Diese Sicht der geöffnete Seite Christi hat auch eine stille Kraft für die persönliche und gemeinsame Hoffnung. Wer sein eigenes Leben im Licht von Blut und Wasser liest, muss weder im Schuldthema stecken bleiben noch sich mit einem statischen „Status quo“ abfinden. Die Quelle gegen Sünde bleibt geöffnet, und zugleich versiegt der Strom des Lebens nicht. Das gibt Luft zum Atmen: Versagen und Verunreinigung haben nicht das letzte Wort, weil Reinigung zugänglich bleibt; Müdigkeit und innere Leere müssen nicht bestimmend sein, weil ein Zufluss von Leben zugesagt ist. In der Gemeinde wird diese Wirklichkeit spürbar, wo Menschen einander nicht aus moralischer Überlegenheit begegnen, sondern als Mittrinkende an derselben Quelle und Mitteilhabende am selben Brot. So entsteht eine Gemeinschaft, die nicht aus eigener Kraft wächst, sondern aus der stillen, aber mächtigen Vermehrung des Auferstehungslebens Christi – begonnen an seiner geöffneten Seite, fortgesetzt in vielen Herzen, bis Gottes Ziel einer bereiteten Braut sichtbar wird.
Und sie sollen von dem Blut nehmen und es an die beiden Türpfosten und die Oberschwelle streichen an den Häusern, in denen sie es essen. (2.Mose 12:7)
AN jenem Tag wird für das Haus David und die Bewohner von Jerusalem eine Quelle geöffnet sein gegen Sünde und gegen Befleckung. (Sach. 13:1)
Die Einsicht, dass Gemeinde aus der geöffneten Seite Christi hervorgeht, schenkt dem eigenen Glaubensleben und dem Blick auf die Kirche eine neue Ruhe.

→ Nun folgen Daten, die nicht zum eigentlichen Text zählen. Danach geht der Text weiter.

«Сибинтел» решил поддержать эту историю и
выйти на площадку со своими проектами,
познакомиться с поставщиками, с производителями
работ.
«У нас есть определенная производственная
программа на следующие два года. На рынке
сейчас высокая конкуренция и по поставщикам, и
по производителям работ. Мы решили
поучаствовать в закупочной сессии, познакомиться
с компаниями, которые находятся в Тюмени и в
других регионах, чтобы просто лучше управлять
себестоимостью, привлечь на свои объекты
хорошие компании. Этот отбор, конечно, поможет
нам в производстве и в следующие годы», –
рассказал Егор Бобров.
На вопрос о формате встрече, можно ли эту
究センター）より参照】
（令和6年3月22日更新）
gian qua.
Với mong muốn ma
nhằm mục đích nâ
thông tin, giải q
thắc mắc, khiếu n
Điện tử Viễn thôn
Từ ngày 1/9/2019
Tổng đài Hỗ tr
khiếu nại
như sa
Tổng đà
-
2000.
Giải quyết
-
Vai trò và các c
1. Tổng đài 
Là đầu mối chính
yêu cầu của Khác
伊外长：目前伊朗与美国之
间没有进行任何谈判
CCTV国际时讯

Sie entlastet von der Vorstellung, man müsse aus eigener Anstrengung eine ideale Gemeinschaft hervorbringen. Stattdessen rückt in den Vordergrund, was Gott bereits getan hat und fortwährend tut: Er reinigt durch das Blut und belebt durch das Wasser. Daraus erwächst ein schlichtes, aber tiefes Vertrauen, dass echte geistliche Vermehrung nicht primär durch Strategien, sondern durch die stille Wirksamkeit des Auferstehungslebens geschieht. Persönlich eröffnet diese Sicht einen Weg, immer wieder neu zu Christus zurückzukehren – nicht aus Pflichtgefühl, sondern aus Durst. Und im Miteinander der Glaubenden entsteht Raum für Geduld, weil klar wird: Wir stehen gemeinsam unter demselben Blut und leben aus derselben Quelle. So kann Schritt für Schritt eine Atmosphäre wachsen, in der das Leben Christi sich entfalten und andere anziehen kann, ohne dass menschlicher Druck den Ton angibt.
Herr Jesus Christus, wir staunen darüber, dass dein Tod nicht nur unsere Schuld getragen, sondern dein göttliches Leben freigesetzt hat, damit wir als viele Körner aus dir hervorgehen. Danke für das Blut, das wie ein nie versiegender Brunnen unsere Sünden wäscht, und für das Wasser, das als lebendige Quelle in uns fließt. Stärke in uns das Vertrauen, dass dein Auferstehungsleben unzerstörbar ist und nichts es brechen kann – auch nicht unsere Schwachheit, unsere Geschichte oder unsere Umstände. Lass dieses Leben in uns Gestalt gewinnen, damit wir als Teil deines Leibes und deiner Braut sichtbar machen, wer du bist. Wo wir uns leer, tot oder verdunkelt fühlen, lass uns aus der Fülle deiner Gnade trinken, bis Hoffnung, Freude und Liebe neu aufblühen. Dir gehört unser Leben, heute und in Ewigkeit. Amen.